Investment Proof: Contribution to EPF or Employees Provident Fund is mandatory and done through the employer. Your employer will already have details of your EPF contributions. However if asked, you can submit a print-out of your EPF passbook.
ELSS Mutual Funds: Investment in ELSS or tax-saving funds gets a tax deduction up to Rs 1.5 lakh under Section 80C of the Income Tax Act, 1961. The returns of ELSS funds over the past 5 years have averaged at 16% (as of 3rd Jan 2019). Returns on ELSS funds over Rs 1 lakh are taxed at 10% (long term capital gains tax).
Investment Proof: You can get investment proof for mutual fund investments by getting your statements from your distributor. Alternatively you can get a consolidated email statement for all your mutual fund investments, including your ELSS funds emailed to your inbox. This facility is jointly offered by all the Registrar and Transfer Agents (RTAs) for mutual funds. You simply need to enter your email ID and PAN number. Simply click here to access this facility.
Tax-saver fixed deposit: Investing in a 5 year tax-saving fixed deposit will get you a tax deduction under Section 80C. The FD rates vary from one bank to another but are currently around 6-7%. Interest on such FDs is taxable.
Investment Proof: Simply submit a copy of your FD receipt or print out your FD receipt/statement from your bank website (net banking).

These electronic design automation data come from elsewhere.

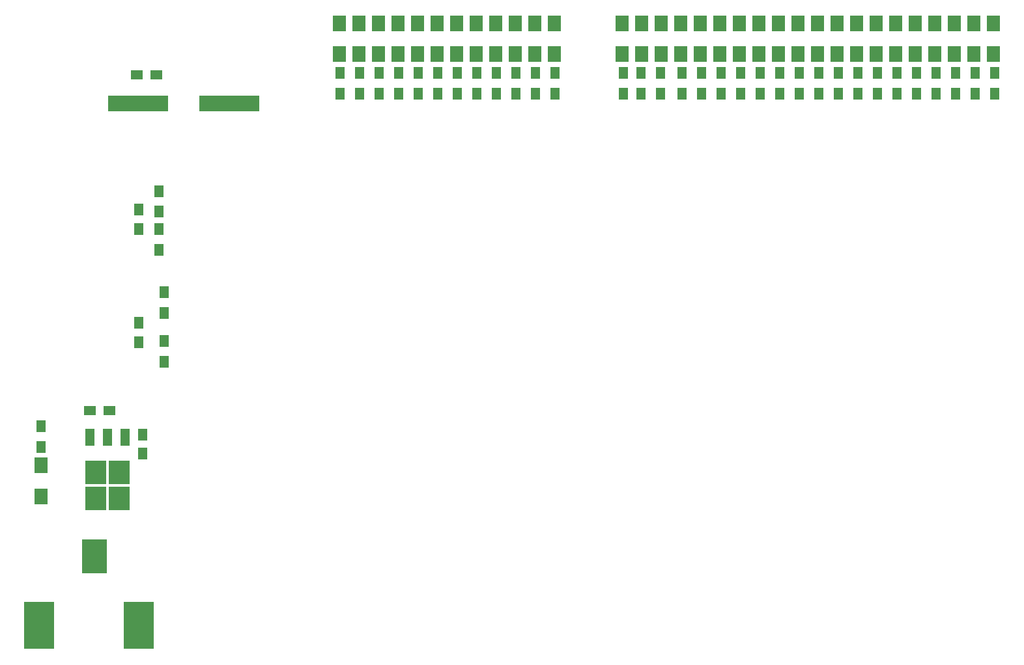
<source format=gbr>
G04 #@! TF.FileFunction,Paste,Top*
%FSLAX46Y46*%
G04 Gerber Fmt 4.6, Leading zero omitted, Abs format (unit mm)*
G04 Created by KiCad (PCBNEW 4.0.3-stable) date 10/01/17 01:55:27*
%MOMM*%
%LPD*%
G01*
G04 APERTURE LIST*
%ADD10C,0.100000*%
%ADD11R,1.700000X2.000000*%
%ADD12R,1.250000X1.500000*%
%ADD13R,1.500000X1.250000*%
%ADD14R,3.300000X4.400000*%
%ADD15R,3.900000X6.200000*%
%ADD16R,1.300000X1.500000*%
%ADD17R,1.200000X2.200000*%
%ADD18R,2.750000X3.050000*%
%ADD19R,7.875000X2.000000*%
G04 APERTURE END LIST*
D10*
D11*
X185274268Y-48672284D03*
X185274268Y-52672284D03*
X164954268Y-48672284D03*
X164954268Y-52672284D03*
X135854168Y-48641108D03*
X135854168Y-52641108D03*
D12*
X91948000Y-90150000D03*
X91948000Y-87650000D03*
X91948000Y-75418000D03*
X91948000Y-72918000D03*
D13*
X94214000Y-55372000D03*
X91714000Y-55372000D03*
D12*
X92456000Y-102148000D03*
X92456000Y-104648000D03*
D13*
X85618000Y-99060000D03*
X88118000Y-99060000D03*
D14*
X86198000Y-118000000D03*
D15*
X79048000Y-127000000D03*
X91948000Y-127000000D03*
D11*
X203054268Y-48672284D03*
X203054268Y-52672284D03*
X182734268Y-48672284D03*
X182734268Y-52672284D03*
X200514268Y-48672284D03*
X200514268Y-52672284D03*
X180194268Y-48672284D03*
X180194268Y-52672284D03*
X197974268Y-48672284D03*
X197974268Y-52672284D03*
X177654268Y-48672284D03*
X177654268Y-52672284D03*
X195434268Y-48672284D03*
X195434268Y-52672284D03*
X175114268Y-48672284D03*
X175114268Y-52672284D03*
X192894268Y-48672284D03*
X192894268Y-52672284D03*
X172574268Y-48672284D03*
X172574268Y-52672284D03*
X190354268Y-48672284D03*
X190354268Y-52672284D03*
X170034268Y-48672284D03*
X170034268Y-52672284D03*
X187814268Y-48672284D03*
X187814268Y-52672284D03*
X167494268Y-48672284D03*
X167494268Y-52672284D03*
X162414268Y-48672284D03*
X162414268Y-52672284D03*
X159874268Y-48672284D03*
X159874268Y-52672284D03*
X133314168Y-48641108D03*
X133314168Y-52641108D03*
X157334268Y-48672284D03*
X157334268Y-52672284D03*
X130774168Y-48641108D03*
X130774168Y-52641108D03*
X154794268Y-48672284D03*
X154794268Y-52672284D03*
X128234168Y-48641108D03*
X128234168Y-52641108D03*
X123154168Y-48641108D03*
X123154168Y-52641108D03*
X125694168Y-48641108D03*
X125694168Y-52641108D03*
X120614168Y-48641108D03*
X120614168Y-52641108D03*
X118074168Y-48641108D03*
X118074168Y-52641108D03*
X146014168Y-48641108D03*
X146014168Y-52641108D03*
X143474168Y-48641108D03*
X143474168Y-52641108D03*
X140934168Y-48641108D03*
X140934168Y-52641108D03*
X138394168Y-48641108D03*
X138394168Y-52641108D03*
X79248000Y-110204000D03*
X79248000Y-106204000D03*
D16*
X94615000Y-73185000D03*
X94615000Y-70485000D03*
X95250000Y-90010000D03*
X95250000Y-92710000D03*
X94615000Y-75405000D03*
X94615000Y-78105000D03*
X95250000Y-83660000D03*
X95250000Y-86360000D03*
X203200000Y-57818000D03*
X203200000Y-55118000D03*
X182880000Y-57818000D03*
X182880000Y-55118000D03*
X200660000Y-57818000D03*
X200660000Y-55118000D03*
X180340000Y-57818000D03*
X180340000Y-55118000D03*
X198120000Y-57818000D03*
X198120000Y-55118000D03*
X177800000Y-57818000D03*
X177800000Y-55118000D03*
X195580000Y-57818000D03*
X195580000Y-55118000D03*
X175260000Y-57818000D03*
X175260000Y-55118000D03*
X193040000Y-57818000D03*
X193040000Y-55118000D03*
X172720000Y-57818000D03*
X172720000Y-55118000D03*
X190500000Y-57818000D03*
X190500000Y-55118000D03*
X170180000Y-57818000D03*
X170180000Y-55118000D03*
X187960000Y-57818000D03*
X187960000Y-55118000D03*
X167640000Y-57818000D03*
X167640000Y-55118000D03*
X185420000Y-57818000D03*
X185420000Y-55118000D03*
X165100000Y-57818000D03*
X165100000Y-55118000D03*
X162560000Y-57818000D03*
X162560000Y-55118000D03*
X135890000Y-57818000D03*
X135890000Y-55118000D03*
X159766000Y-57818000D03*
X159766000Y-55118000D03*
X133350000Y-57818000D03*
X133350000Y-55118000D03*
X157226000Y-57818000D03*
X157226000Y-55118000D03*
X130810000Y-57818000D03*
X130810000Y-55118000D03*
X154940000Y-57818000D03*
X154940000Y-55118000D03*
X128270000Y-57818000D03*
X128270000Y-55118000D03*
X123190000Y-57818000D03*
X123190000Y-55118000D03*
X125730000Y-57818000D03*
X125730000Y-55118000D03*
X120650000Y-57818000D03*
X120650000Y-55118000D03*
X118110000Y-57818000D03*
X118110000Y-55118000D03*
X146050000Y-57818000D03*
X146050000Y-55118000D03*
X143510000Y-57818000D03*
X143510000Y-55118000D03*
X140970000Y-57818000D03*
X140970000Y-55118000D03*
X138430000Y-57818000D03*
X138430000Y-55118000D03*
X79248000Y-103792000D03*
X79248000Y-101092000D03*
D17*
X90164000Y-102489000D03*
X87884000Y-102489000D03*
X85604000Y-102489000D03*
D18*
X86359000Y-110464000D03*
X89409000Y-107114000D03*
X89409000Y-110464000D03*
X86359000Y-107114000D03*
D19*
X91852500Y-59055000D03*
X103727500Y-59055000D03*
M02*

</source>
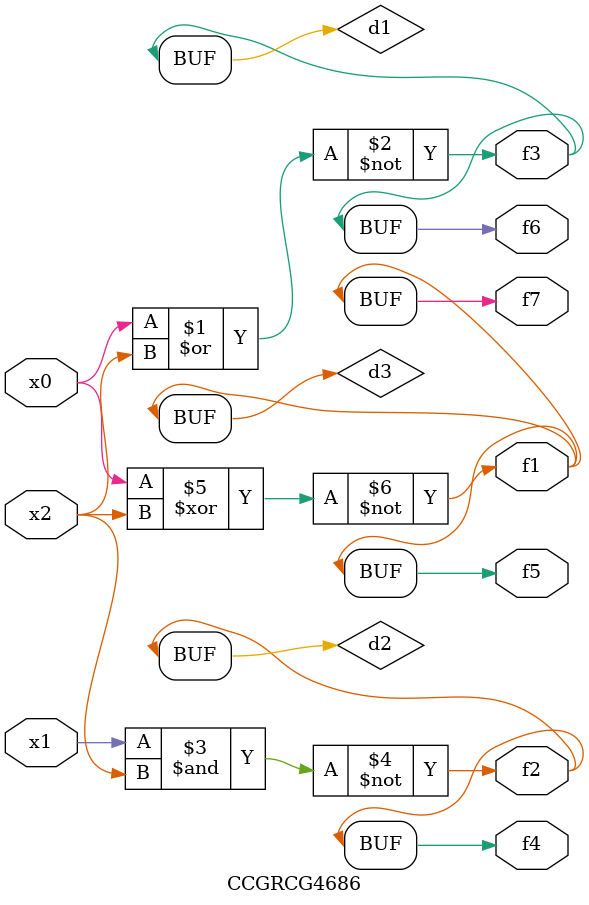
<source format=v>
module CCGRCG4686(
	input x0, x1, x2,
	output f1, f2, f3, f4, f5, f6, f7
);

	wire d1, d2, d3;

	nor (d1, x0, x2);
	nand (d2, x1, x2);
	xnor (d3, x0, x2);
	assign f1 = d3;
	assign f2 = d2;
	assign f3 = d1;
	assign f4 = d2;
	assign f5 = d3;
	assign f6 = d1;
	assign f7 = d3;
endmodule

</source>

Insurance Policy: Life Insurance Premiums are tax-deductible up to Rs 1.5 lakh per annum under Section 80C. The returns on insurance policies or ULIPs are not taxable and the maturity amount is not taxable, as long as the life insurance cover is at least 10 times your annual premium.
Investment Proof: You can submit a copy of your policy document and acknowledgments/receipts from the life insurance company recording the payment of life insurance premiums.
There are several other less common tax-saving investments in addition to the ones mentioned above. You can view them here.
HRA: In addition to the common investment proofs mentioned above, you can also claim deduction for rent if you are paying rent. You can claim this if you receive HRA (House Rent Allowance) and also to a lower extent if you don’t receive HRA (by taking the benefit of Section 80GG).
In respect of HRA you get a deduction on the lower of:
50% of your salary if you live in a metro, 40% of salary if you live in a non-metro city
Actual Rent Paid – 10% of Salary
Actual HRA received
If you don’t receive HRA, you can still claim deduction on rent paid up to Rs 60,000 per annum under Section 80GG.
Investment Proof: You need to submit monthly rent receipts. If you have a leave-and-license agreement with your landlord, you can submit receipts showing payment of license fee. If you are claiming a deduction of less than Rs 1 lakh, the landlord’s PAN number does not have to be submitted. However if it is more than Rs 1 lakh, the landlord’s PAN number has to be submitted.